• To do
Set out every line of the rows below as a single numbered list, leaving out any blank lines.

• Data to process
------------------------------------------------------------

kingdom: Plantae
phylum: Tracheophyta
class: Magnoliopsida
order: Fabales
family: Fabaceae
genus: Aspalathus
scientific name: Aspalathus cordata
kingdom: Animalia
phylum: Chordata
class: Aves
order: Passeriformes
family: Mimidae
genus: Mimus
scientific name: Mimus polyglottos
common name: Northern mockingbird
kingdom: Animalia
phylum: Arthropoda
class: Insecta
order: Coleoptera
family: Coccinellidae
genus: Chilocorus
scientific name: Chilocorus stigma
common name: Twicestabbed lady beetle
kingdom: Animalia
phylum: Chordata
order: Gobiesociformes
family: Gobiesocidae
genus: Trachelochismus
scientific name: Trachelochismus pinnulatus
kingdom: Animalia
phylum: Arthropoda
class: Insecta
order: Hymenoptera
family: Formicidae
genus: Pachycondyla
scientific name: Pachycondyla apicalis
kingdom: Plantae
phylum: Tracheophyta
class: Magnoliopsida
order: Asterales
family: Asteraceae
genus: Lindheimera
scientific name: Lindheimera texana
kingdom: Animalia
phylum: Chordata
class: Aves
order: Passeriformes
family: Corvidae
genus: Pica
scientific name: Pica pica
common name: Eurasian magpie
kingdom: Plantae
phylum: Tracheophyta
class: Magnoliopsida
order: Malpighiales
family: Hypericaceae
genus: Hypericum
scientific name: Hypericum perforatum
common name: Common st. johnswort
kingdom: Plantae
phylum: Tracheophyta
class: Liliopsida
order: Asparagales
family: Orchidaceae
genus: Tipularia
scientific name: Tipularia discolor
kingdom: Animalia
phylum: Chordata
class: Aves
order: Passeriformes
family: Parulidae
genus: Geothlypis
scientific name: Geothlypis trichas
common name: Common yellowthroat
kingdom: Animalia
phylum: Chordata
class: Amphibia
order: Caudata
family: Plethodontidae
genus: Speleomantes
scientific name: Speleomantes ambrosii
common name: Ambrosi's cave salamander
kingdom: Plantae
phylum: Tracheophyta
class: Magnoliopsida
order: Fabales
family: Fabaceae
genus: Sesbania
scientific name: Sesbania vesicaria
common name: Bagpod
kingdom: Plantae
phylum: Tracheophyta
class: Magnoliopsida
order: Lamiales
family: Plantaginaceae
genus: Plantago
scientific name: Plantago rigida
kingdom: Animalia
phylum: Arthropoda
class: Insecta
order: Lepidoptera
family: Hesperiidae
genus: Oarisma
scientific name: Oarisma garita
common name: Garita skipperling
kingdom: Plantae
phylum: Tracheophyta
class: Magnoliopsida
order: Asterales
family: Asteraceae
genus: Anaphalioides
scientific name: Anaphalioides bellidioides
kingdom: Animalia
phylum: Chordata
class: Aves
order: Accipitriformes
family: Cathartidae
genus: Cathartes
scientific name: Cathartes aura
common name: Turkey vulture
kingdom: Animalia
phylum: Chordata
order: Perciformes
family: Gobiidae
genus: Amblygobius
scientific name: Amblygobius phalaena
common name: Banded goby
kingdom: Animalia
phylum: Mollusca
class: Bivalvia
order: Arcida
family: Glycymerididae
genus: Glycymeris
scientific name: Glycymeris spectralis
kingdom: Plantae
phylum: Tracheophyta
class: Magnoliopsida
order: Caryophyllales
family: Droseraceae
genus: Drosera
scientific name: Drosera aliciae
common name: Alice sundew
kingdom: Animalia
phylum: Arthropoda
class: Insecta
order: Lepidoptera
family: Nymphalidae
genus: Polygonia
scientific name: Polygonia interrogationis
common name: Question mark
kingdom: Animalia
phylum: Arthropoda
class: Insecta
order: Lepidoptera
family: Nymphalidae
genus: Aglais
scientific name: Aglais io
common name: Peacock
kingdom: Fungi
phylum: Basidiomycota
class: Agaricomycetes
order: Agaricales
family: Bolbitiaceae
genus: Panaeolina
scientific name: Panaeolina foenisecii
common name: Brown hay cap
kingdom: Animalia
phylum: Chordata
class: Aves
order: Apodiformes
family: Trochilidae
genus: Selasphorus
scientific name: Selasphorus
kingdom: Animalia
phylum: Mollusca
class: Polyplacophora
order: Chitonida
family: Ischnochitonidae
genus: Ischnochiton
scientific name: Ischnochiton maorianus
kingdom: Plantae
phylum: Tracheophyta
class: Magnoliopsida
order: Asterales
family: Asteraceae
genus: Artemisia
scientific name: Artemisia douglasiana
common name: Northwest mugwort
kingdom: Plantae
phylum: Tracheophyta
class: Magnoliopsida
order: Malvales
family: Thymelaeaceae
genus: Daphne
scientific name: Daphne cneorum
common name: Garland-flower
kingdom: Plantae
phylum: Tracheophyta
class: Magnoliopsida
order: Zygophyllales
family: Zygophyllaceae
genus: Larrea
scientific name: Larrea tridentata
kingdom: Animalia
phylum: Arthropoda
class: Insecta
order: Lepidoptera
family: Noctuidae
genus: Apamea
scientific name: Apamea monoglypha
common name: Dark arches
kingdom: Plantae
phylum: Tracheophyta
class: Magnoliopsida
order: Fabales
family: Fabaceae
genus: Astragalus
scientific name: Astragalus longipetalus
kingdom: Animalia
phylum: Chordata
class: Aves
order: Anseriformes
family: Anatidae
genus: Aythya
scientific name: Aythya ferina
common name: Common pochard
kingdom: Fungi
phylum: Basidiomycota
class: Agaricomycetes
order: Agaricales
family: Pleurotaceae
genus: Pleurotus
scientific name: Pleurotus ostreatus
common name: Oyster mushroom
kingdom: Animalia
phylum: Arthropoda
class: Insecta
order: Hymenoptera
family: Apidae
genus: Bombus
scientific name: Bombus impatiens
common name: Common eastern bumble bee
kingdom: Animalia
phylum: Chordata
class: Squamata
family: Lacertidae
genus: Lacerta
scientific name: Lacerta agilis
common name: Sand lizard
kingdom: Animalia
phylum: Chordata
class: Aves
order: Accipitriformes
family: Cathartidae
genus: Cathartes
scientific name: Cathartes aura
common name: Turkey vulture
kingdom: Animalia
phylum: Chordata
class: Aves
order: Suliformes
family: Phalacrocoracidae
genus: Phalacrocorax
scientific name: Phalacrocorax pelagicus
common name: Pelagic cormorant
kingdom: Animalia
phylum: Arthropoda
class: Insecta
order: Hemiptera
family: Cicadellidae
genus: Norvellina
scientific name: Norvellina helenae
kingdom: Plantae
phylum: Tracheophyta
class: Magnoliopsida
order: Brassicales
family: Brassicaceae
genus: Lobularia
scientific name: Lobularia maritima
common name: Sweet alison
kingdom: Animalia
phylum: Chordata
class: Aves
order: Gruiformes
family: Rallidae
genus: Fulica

------------------------------------------------------------

• Output
1. kingdom: Plantae
2. phylum: Tracheophyta
3. class: Magnoliopsida
4. order: Fabales
5. family: Fabaceae
6. genus: Aspalathus
7. scientific name: Aspalathus cordata
8. kingdom: Animalia
9. phylum: Chordata
10. class: Aves
11. order: Passeriformes
12. family: Mimidae
13. genus: Mimus
14. scientific name: Mimus polyglottos
15. common name: Northern mockingbird
16. kingdom: Animalia
17. phylum: Arthropoda
18. class: Insecta
19. order: Coleoptera
20. family: Coccinellidae
21. genus: Chilocorus
22. scientific name: Chilocorus stigma
23. common name: Twicestabbed lady beetle
24. kingdom: Animalia
25. phylum: Chordata
26. order: Gobiesociformes
27. family: Gobiesocidae
28. genus: Trachelochismus
29. scientific name: Trachelochismus pinnulatus
30. kingdom: Animalia
31. phylum: Arthropoda
32. class: Insecta
33. order: Hymenoptera
34. family: Formicidae
35. genus: Pachycondyla
36. scientific name: Pachycondyla apicalis
37. kingdom: Plantae
38. phylum: Tracheophyta
39. class: Magnoliopsida
40. order: Asterales
41. family: Asteraceae
42. genus: Lindheimera
43. scientific name: Lindheimera texana
44. kingdom: Animalia
45. phylum: Chordata
46. class: Aves
47. order: Passeriformes
48. family: Corvidae
49. genus: Pica
50. scientific name: Pica pica
51. common name: Eurasian magpie
52. kingdom: Plantae
53. phylum: Tracheophyta
54. class: Magnoliopsida
55. order: Malpighiales
56. family: Hypericaceae
57. genus: Hypericum
58. scientific name: Hypericum perforatum
59. common name: Common st. johnswort
60. kingdom: Plantae
61. phylum: Tracheophyta
62. class: Liliopsida
63. order: Asparagales
64. family: Orchidaceae
65. genus: Tipularia
66. scientific name: Tipularia discolor
67. kingdom: Animalia
68. phylum: Chordata
69. class: Aves
70. order: Passeriformes
71. family: Parulidae
72. genus: Geothlypis
73. scientific name: Geothlypis trichas
74. common name: Common yellowthroat
75. kingdom: Animalia
76. phylum: Chordata
77. class: Amphibia
78. order: Caudata
79. family: Plethodontidae
80. genus: Speleomantes
81. scientific name: Speleomantes ambrosii
82. common name: Ambrosi's cave salamander
83. kingdom: Plantae
84. phylum: Tracheophyta
85. class: Magnoliopsida
86. order: Fabales
87. family: Fabaceae
88. genus: Sesbania
89. scientific name: Sesbania vesicaria
90. common name: Bagpod
91. kingdom: Plantae
92. phylum: Tracheophyta
93. class: Magnoliopsida
94. order: Lamiales
95. family: Plantaginaceae
96. genus: Plantago
97. scientific name: Plantago rigida
98. kingdom: Animalia
99. phylum: Arthropoda
100. class: Insecta
101. order: Lepidoptera
102. family: Hesperiidae
103. genus: Oarisma
104. scientific name: Oarisma garita
105. common name: Garita skipperling
106. kingdom: Plantae
107. phylum: Tracheophyta
108. class: Magnoliopsida
109. order: Asterales
110. family: Asteraceae
111. genus: Anaphalioides
112. scientific name: Anaphalioides bellidioides
113. kingdom: Animalia
114. phylum: Chordata
115. class: Aves
116. order: Accipitriformes
117. family: Cathartidae
118. genus: Cathartes
119. scientific name: Cathartes aura
120. common name: Turkey vulture
121. kingdom: Animalia
122. phylum: Chordata
123. order: Perciformes
124. family: Gobiidae
125. genus: Amblygobius
126. scientific name: Amblygobius phalaena
127. common name: Banded goby
128. kingdom: Animalia
129. phylum: Mollusca
130. class: Bivalvia
131. order: Arcida
132. family: Glycymerididae
133. genus: Glycymeris
134. scientific name: Glycymeris spectralis
135. kingdom: Plantae
136. phylum: Tracheophyta
137. class: Magnoliopsida
138. order: Caryophyllales
139. family: Droseraceae
140. genus: Drosera
141. scientific name: Drosera aliciae
142. common name: Alice sundew
143. kingdom: Animalia
144. phylum: Arthropoda
145. class: Insecta
146. order: Lepidoptera
147. family: Nymphalidae
148. genus: Polygonia
149. scientific name: Polygonia interrogationis
150. common name: Question mark
151. kingdom: Animalia
152. phylum: Arthropoda
153. class: Insecta
154. order: Lepidoptera
155. family: Nymphalidae
156. genus: Aglais
157. scientific name: Aglais io
158. common name: Peacock
159. kingdom: Fungi
160. phylum: Basidiomycota
161. class: Agaricomycetes
162. order: Agaricales
163. family: Bolbitiaceae
164. genus: Panaeolina
165. scientific name: Panaeolina foenisecii
166. common name: Brown hay cap
167. kingdom: Animalia
168. phylum: Chordata
169. class: Aves
170. order: Apodiformes
171. family: Trochilidae
172. genus: Selasphorus
173. scientific name: Selasphorus
174. kingdom: Animalia
175. phylum: Mollusca
176. class: Polyplacophora
177. order: Chitonida
178. family: Ischnochitonidae
179. genus: Ischnochiton
180. scientific name: Ischnochiton maorianus
181. kingdom: Plantae
182. phylum: Tracheophyta
183. class: Magnoliopsida
184. order: Asterales
185. family: Asteraceae
186. genus: Artemisia
187. scientific name: Artemisia douglasiana
188. common name: Northwest mugwort
189. kingdom: Plantae
190. phylum: Tracheophyta
191. class: Magnoliopsida
192. order: Malvales
193. family: Thymelaeaceae
194. genus: Daphne
195. scientific name: Daphne cneorum
196. common name: Garland-flower
197. kingdom: Plantae
198. phylum: Tracheophyta
199. class: Magnoliopsida
200. order: Zygophyllales
201. family: Zygophyllaceae
202. genus: Larrea
203. scientific name: Larrea tridentata
204. kingdom: Animalia
205. phylum: Arthropoda
206. class: Insecta
207. order: Lepidoptera
208. family: Noctuidae
209. genus: Apamea
210. scientific name: Apamea monoglypha
211. common name: Dark arches
212. kingdom: Plantae
213. phylum: Tracheophyta
214. class: Magnoliopsida
215. order: Fabales
216. family: Fabaceae
217. genus: Astragalus
218. scientific name: Astragalus longipetalus
219. kingdom: Animalia
220. phylum: Chordata
221. class: Aves
222. order: Anseriformes
223. family: Anatidae
224. genus: Aythya
225. scientific name: Aythya ferina
226. common name: Common pochard
227. kingdom: Fungi
228. phylum: Basidiomycota
229. class: Agaricomycetes
230. order: Agaricales
231. family: Pleurotaceae
232. genus: Pleurotus
233. scientific name: Pleurotus ostreatus
234. common name: Oyster mushroom
235. kingdom: Animalia
236. phylum: Arthropoda
237. class: Insecta
238. order: Hymenoptera
239. family: Apidae
240. genus: Bombus
241. scientific name: Bombus impatiens
242. common name: Common eastern bumble bee
243. kingdom: Animalia
244. phylum: Chordata
245. class: Squamata
246. family: Lacertidae
247. genus: Lacerta
248. scientific name: Lacerta agilis
249. common name: Sand lizard
250. kingdom: Animalia
251. phylum: Chordata
252. class: Aves
253. order: Accipitriformes
254. family: Cathartidae
255. genus: Cathartes
256. scientific name: Cathartes aura
257. common name: Turkey vulture
258. kingdom: Animalia
259. phylum: Chordata
260. class: Aves
261. order: Suliformes
262. family: Phalacrocoracidae
263. genus: Phalacrocorax
264. scientific name: Phalacrocorax pelagicus
265. common name: Pelagic cormorant
266. kingdom: Animalia
267. phylum: Arthropoda
268. class: Insecta
269. order: Hemiptera
270. family: Cicadellidae
271. genus: Norvellina
272. scientific name: Norvellina helenae
273. kingdom: Plantae
274. phylum: Tracheophyta
275. class: Magnoliopsida
276. order: Brassicales
277. family: Brassicaceae
278. genus: Lobularia
279. scientific name: Lobularia maritima
280. common name: Sweet alison
281. kingdom: Animalia
282. phylum: Chordata
283. class: Aves
284. order: Gruiformes
285. family: Rallidae
286. genus: Fulica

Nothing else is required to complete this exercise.